CONCORD - A representative of the New Hampshire Municipal Association characterized an October training session in New Durham that instructed town personnel to only allow paper retrieval of Right to Know documents as "miscommunication."
The comment by NHMA lawyer Natch Greyes came Wednesday during House Judiciary Committee testimony about a digital state archival system for Right to Know documents.
During Greyes testimony, Rep. Marjorie Smith asked him how the digital archive could mesh with a "paper-only" Right to Know policy that was brought to light by New Durham Rep David Bickford in January.
Bickford sent The Rochester Voice a copy of a notice that was posted at the New Durham Town Hall on Oct. 30.
It reads:
RSA 91A - Changes to Document Delivery
Posted on: October 30, 2023 - 9:24am
Based on the advice of the New Hampshire Municipal Association legal counsel the Town of New Durham will no longer provide electronic copies of documents requested under provisions of NH RSA 91A. Document may be reviewed at the Town Hall once the request has been completed. Copies can be made and per page fees will be charged according to the Town's fee schedule.
"Unfortunately there was some miscommunication during one of our trainings - that I prefer not to talk about - that has since been corrected," Greyes told the committee.
Smith than pressed Greyes on the importance of digital delivery of Right To Know documents in that we are living in a digital age.
"It appears that is the direction of this type of records access," Greyes agreed.
Meanwhile, it appears the same paper-only fixation sprouted up in Rochester, too, when in December Strafford 1 Rep Cliff Newton was forced to spend nearly $100 for hundreds of pages that had been in digital form but were converted to paper.

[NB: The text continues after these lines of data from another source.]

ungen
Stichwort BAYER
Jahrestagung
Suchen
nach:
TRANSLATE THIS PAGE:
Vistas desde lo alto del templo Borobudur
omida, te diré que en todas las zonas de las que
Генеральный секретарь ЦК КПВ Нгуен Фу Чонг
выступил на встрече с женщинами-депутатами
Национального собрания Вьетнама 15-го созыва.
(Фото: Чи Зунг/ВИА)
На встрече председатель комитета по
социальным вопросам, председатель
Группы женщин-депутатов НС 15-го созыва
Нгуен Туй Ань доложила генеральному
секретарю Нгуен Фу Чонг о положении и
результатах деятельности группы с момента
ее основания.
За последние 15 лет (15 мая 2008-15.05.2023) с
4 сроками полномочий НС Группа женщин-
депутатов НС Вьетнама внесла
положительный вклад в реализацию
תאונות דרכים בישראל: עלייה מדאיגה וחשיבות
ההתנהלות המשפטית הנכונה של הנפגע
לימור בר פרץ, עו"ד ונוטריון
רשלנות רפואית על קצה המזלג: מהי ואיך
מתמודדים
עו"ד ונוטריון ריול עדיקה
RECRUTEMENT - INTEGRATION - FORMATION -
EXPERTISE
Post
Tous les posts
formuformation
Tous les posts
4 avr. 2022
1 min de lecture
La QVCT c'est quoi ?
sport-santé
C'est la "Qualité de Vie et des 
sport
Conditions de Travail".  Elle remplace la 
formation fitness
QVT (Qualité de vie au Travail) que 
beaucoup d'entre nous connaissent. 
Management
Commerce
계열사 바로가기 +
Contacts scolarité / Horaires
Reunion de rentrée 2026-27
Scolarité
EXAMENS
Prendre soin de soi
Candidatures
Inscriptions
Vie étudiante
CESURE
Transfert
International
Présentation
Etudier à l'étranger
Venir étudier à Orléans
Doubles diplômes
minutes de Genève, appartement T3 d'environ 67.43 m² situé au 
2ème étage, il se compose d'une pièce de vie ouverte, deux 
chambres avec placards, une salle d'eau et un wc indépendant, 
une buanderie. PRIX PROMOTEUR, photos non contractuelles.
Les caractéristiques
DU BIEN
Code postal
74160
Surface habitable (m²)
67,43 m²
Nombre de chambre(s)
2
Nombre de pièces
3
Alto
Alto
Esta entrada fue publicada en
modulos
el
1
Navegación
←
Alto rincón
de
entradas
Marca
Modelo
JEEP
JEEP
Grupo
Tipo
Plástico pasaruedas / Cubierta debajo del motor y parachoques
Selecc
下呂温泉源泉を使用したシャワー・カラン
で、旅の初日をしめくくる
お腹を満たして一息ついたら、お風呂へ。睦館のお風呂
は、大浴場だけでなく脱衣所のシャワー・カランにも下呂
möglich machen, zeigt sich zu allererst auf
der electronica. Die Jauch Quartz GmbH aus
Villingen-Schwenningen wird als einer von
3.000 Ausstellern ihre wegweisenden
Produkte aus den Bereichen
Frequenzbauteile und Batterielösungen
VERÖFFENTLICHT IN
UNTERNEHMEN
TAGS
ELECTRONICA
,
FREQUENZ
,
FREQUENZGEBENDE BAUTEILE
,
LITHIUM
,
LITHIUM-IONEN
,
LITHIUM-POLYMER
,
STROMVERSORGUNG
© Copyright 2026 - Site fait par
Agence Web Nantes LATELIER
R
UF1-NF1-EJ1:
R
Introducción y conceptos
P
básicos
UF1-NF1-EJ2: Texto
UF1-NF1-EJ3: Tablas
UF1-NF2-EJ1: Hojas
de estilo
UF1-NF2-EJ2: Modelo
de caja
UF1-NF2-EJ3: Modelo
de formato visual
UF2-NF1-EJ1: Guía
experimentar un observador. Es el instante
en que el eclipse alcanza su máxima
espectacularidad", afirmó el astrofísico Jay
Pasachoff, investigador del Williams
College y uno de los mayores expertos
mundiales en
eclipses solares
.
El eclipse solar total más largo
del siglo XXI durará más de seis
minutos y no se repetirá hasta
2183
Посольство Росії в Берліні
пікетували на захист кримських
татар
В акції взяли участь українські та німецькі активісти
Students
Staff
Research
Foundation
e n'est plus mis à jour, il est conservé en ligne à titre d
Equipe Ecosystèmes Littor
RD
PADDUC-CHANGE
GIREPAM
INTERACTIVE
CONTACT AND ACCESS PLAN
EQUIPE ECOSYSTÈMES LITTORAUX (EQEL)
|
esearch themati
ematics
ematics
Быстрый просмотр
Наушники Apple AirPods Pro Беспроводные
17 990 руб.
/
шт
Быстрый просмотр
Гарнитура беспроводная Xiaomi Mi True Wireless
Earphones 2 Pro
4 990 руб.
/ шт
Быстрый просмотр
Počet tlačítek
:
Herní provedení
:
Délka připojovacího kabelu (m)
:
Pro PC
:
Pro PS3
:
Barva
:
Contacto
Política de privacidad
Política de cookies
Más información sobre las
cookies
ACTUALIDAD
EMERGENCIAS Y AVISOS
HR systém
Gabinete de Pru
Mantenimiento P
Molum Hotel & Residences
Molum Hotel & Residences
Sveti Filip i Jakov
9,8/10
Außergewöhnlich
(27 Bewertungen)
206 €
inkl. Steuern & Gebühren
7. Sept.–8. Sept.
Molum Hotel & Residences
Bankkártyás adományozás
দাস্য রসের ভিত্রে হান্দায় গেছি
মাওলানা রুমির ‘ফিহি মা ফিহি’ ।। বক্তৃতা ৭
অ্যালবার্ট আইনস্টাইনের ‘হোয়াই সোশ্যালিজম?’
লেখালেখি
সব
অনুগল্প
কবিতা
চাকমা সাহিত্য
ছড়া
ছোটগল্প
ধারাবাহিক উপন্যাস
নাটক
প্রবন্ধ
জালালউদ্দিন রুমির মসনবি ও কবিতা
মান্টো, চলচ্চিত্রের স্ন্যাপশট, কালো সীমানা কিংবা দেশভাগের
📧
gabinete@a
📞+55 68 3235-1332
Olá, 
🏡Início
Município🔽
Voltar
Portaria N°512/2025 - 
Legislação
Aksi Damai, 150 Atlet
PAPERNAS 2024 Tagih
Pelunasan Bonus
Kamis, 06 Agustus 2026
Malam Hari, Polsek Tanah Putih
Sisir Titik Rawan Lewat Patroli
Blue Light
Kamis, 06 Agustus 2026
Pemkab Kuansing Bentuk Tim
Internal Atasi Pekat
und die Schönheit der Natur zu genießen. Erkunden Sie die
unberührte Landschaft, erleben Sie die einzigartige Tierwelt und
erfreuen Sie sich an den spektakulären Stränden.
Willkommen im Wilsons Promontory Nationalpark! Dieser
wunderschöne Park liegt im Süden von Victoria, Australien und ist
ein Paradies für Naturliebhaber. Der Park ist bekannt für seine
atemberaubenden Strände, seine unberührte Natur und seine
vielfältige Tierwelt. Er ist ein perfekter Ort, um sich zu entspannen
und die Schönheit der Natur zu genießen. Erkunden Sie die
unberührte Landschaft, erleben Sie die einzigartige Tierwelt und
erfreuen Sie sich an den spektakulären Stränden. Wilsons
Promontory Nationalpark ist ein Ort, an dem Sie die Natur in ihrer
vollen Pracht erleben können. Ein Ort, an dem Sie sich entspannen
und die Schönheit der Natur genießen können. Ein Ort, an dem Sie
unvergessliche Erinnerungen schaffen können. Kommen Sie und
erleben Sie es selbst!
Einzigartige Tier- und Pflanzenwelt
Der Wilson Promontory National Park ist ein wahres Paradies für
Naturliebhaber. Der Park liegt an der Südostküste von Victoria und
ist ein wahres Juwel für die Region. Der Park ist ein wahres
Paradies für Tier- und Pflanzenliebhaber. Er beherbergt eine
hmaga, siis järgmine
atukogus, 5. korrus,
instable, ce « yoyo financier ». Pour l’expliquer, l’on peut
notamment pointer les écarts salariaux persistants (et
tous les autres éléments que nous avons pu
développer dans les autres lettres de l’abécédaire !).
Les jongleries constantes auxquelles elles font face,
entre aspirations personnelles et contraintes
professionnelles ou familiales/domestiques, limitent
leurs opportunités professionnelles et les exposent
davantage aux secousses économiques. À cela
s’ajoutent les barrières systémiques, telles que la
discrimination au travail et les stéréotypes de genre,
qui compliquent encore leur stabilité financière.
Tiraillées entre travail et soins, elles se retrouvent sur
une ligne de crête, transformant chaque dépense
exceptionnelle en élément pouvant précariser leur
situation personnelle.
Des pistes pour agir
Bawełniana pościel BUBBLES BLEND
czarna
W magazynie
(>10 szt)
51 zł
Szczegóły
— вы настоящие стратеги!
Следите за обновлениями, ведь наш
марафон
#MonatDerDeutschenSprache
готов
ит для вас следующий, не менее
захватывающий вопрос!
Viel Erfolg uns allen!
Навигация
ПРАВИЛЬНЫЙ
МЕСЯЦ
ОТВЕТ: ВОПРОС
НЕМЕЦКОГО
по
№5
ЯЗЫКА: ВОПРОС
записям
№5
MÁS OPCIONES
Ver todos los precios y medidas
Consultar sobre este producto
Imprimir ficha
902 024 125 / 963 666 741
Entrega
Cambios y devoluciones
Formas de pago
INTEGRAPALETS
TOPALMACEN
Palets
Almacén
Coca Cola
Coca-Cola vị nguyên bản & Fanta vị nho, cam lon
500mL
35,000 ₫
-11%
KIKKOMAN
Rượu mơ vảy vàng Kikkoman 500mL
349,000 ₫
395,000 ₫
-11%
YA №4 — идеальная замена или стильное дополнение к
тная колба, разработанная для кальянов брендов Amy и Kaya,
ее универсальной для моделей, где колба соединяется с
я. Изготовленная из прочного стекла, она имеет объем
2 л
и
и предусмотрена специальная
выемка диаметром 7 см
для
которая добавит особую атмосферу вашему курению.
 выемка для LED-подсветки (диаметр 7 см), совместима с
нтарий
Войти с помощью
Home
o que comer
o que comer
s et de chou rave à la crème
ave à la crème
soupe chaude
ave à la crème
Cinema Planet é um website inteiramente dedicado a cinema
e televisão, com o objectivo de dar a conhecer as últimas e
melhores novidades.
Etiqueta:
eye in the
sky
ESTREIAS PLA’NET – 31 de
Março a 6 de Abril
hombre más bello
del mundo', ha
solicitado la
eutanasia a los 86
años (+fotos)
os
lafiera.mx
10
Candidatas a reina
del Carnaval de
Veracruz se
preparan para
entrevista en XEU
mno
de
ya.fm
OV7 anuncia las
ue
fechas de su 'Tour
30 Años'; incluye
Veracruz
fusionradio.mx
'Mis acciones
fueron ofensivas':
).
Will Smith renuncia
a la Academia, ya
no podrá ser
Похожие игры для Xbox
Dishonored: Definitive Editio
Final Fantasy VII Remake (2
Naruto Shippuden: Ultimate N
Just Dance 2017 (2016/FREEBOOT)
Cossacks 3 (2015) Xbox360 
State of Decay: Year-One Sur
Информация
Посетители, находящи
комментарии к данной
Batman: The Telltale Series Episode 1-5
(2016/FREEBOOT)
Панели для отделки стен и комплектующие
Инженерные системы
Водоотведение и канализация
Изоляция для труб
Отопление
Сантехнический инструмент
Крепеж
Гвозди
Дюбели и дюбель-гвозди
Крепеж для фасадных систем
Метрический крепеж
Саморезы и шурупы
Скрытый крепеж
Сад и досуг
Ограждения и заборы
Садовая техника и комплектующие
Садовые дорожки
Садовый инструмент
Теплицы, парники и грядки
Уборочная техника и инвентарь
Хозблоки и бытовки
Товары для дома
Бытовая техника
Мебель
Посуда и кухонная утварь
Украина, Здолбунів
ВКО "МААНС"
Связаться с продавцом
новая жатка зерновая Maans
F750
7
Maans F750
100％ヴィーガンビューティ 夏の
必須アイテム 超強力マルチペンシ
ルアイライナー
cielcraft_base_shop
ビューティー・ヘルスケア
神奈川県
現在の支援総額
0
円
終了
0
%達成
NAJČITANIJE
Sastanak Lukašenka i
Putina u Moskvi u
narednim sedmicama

Both Rochester Attorney Terence O'Rourke and NHMA Executive Director Margaret Byrnes were unavailable for comment, but Bickford advised the association to come clean,
"That miscommunication reached far beyond one training," Bickford railed today. "For the sake of transparency they should issue an apology. Since they don't want to talk about it that tells us a lot about how much they respect transparency."